▶ **Data extract**
○ ○ ○ ○ ○

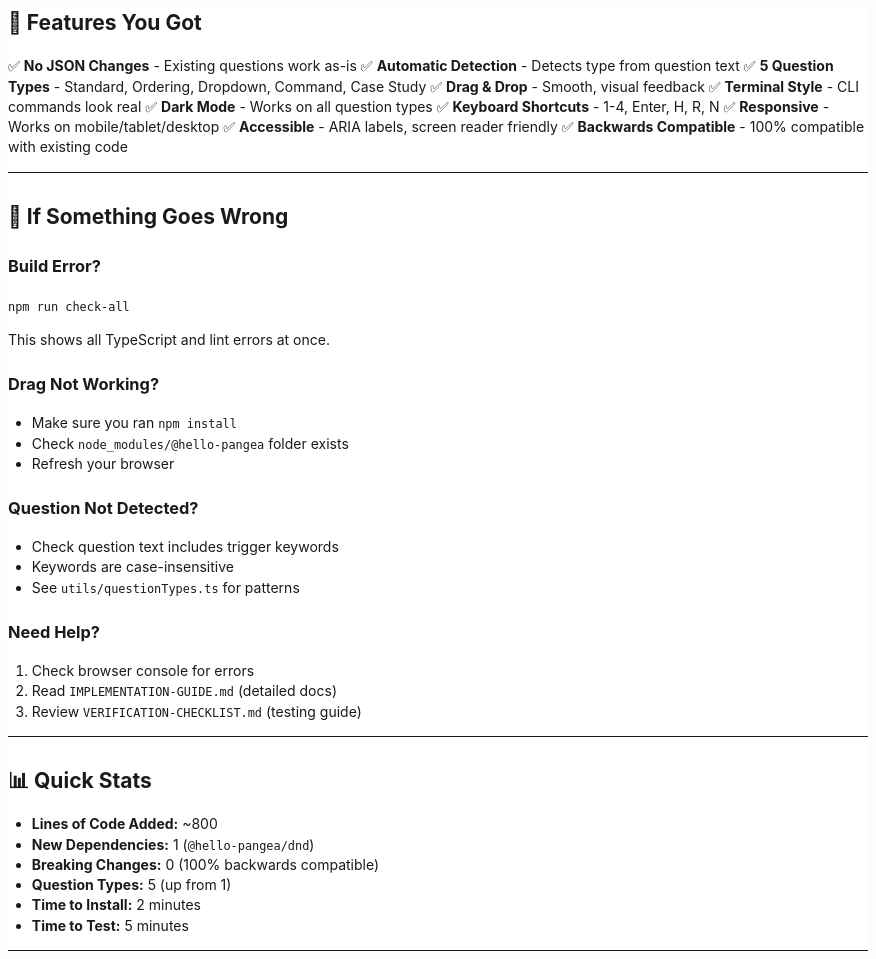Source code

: 
## 🎨 Features You Got

✅ **No JSON Changes** - Existing questions work as-is
✅ **Automatic Detection** - Detects type from question text
✅ **5 Question Types** - Standard, Ordering, Dropdown, Command, Case Study
✅ **Drag & Drop** - Smooth, visual feedback
✅ **Terminal Style** - CLI commands look real
✅ **Dark Mode** - Works on all question types
✅ **Keyboard Shortcuts** - 1-4, Enter, H, R, N
✅ **Responsive** - Works on mobile/tablet/desktop
✅ **Accessible** - ARIA labels, screen reader friendly
✅ **Backwards Compatible** - 100% compatible with existing code

---

## 🐛 If Something Goes Wrong

### Build Error?
```bash
npm run check-all
```
This shows all TypeScript and lint errors at once.

### Drag Not Working?
- Make sure you ran `npm install`
- Check `node_modules/@hello-pangea` folder exists
- Refresh your browser

### Question Not Detected?
- Check question text includes trigger keywords
- Keywords are case-insensitive
- See `utils/questionTypes.ts` for patterns

### Need Help?
1. Check browser console for errors
2. Read `IMPLEMENTATION-GUIDE.md` (detailed docs)
3. Review `VERIFICATION-CHECKLIST.md` (testing guide)

---

## 📊 Quick Stats

- **Lines of Code Added:** ~800
- **New Dependencies:** 1 (`@hello-pangea/dnd`)
- **Breaking Changes:** 0 (100% backwards compatible)
- **Question Types:** 5 (up from 1)
- **Time to Install:** 2 minutes
- **Time to Test:** 5 minutes

---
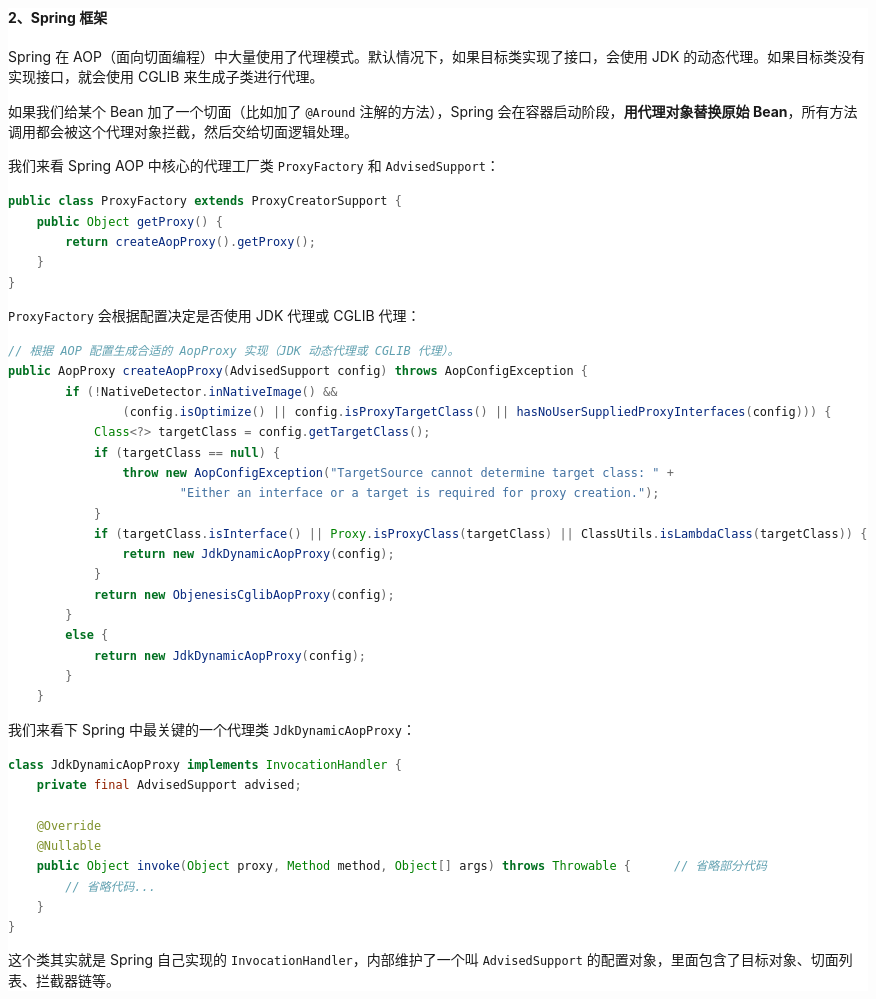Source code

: #### 2、Spring 框架
Spring 在 AOP（面向切面编程）中大量使用了代理模式。默认情况下，如果目标类实现了接口，会使用 JDK 的动态代理。如果目标类没有实现接口，就会使用 CGLIB 来生成子类进行代理。

如果我们给某个 Bean 加了一个切面（比如加了 `@Around` 注解的方法），Spring 会在容器启动阶段，**用代理对象替换原始 Bean**，所有方法调用都会被这个代理对象拦截，然后交给切面逻辑处理。

我们来看 Spring AOP 中核心的代理工厂类 `ProxyFactory` 和 `AdvisedSupport`：

```java
public class ProxyFactory extends ProxyCreatorSupport {
    public Object getProxy() {
        return createAopProxy().getProxy();
    }
}
```
`ProxyFactory` 会根据配置决定是否使用 JDK 代理或 CGLIB 代理：

```java
// 根据 AOP 配置生成合适的 AopProxy 实现（JDK 动态代理或 CGLIB 代理）。
public AopProxy createAopProxy(AdvisedSupport config) throws AopConfigException {
		if (!NativeDetector.inNativeImage() &&
				(config.isOptimize() || config.isProxyTargetClass() || hasNoUserSuppliedProxyInterfaces(config))) {
			Class<?> targetClass = config.getTargetClass();
			if (targetClass == null) {
				throw new AopConfigException("TargetSource cannot determine target class: " +
						"Either an interface or a target is required for proxy creation.");
			}
			if (targetClass.isInterface() || Proxy.isProxyClass(targetClass) || ClassUtils.isLambdaClass(targetClass)) {
				return new JdkDynamicAopProxy(config);
			}
			return new ObjenesisCglibAopProxy(config);
		}
		else {
			return new JdkDynamicAopProxy(config);
		}
	}
```
我们来看下 Spring 中最关键的一个代理类 `JdkDynamicAopProxy`：

```java
class JdkDynamicAopProxy implements InvocationHandler {
 	private final AdvisedSupport advised;

    @Override
	@Nullable
	public Object invoke(Object proxy, Method method, Object[] args) throws Throwable {      // 省略部分代码
        // 省略代码...
    }
}

```
这个类其实就是 Spring 自己实现的 `InvocationHandler`，内部维护了一个叫 `AdvisedSupport` 的配置对象，里面包含了目标对象、切面列表、拦截器链等。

○ ○ ○ ○ ○

▶ **Exercise requirements**
Lines of the data above that include the string "minutes" must each be copied.

▶ **Answer space**
- **Time to Install:** 2 minutes
- **Time to Test:** 5 minutes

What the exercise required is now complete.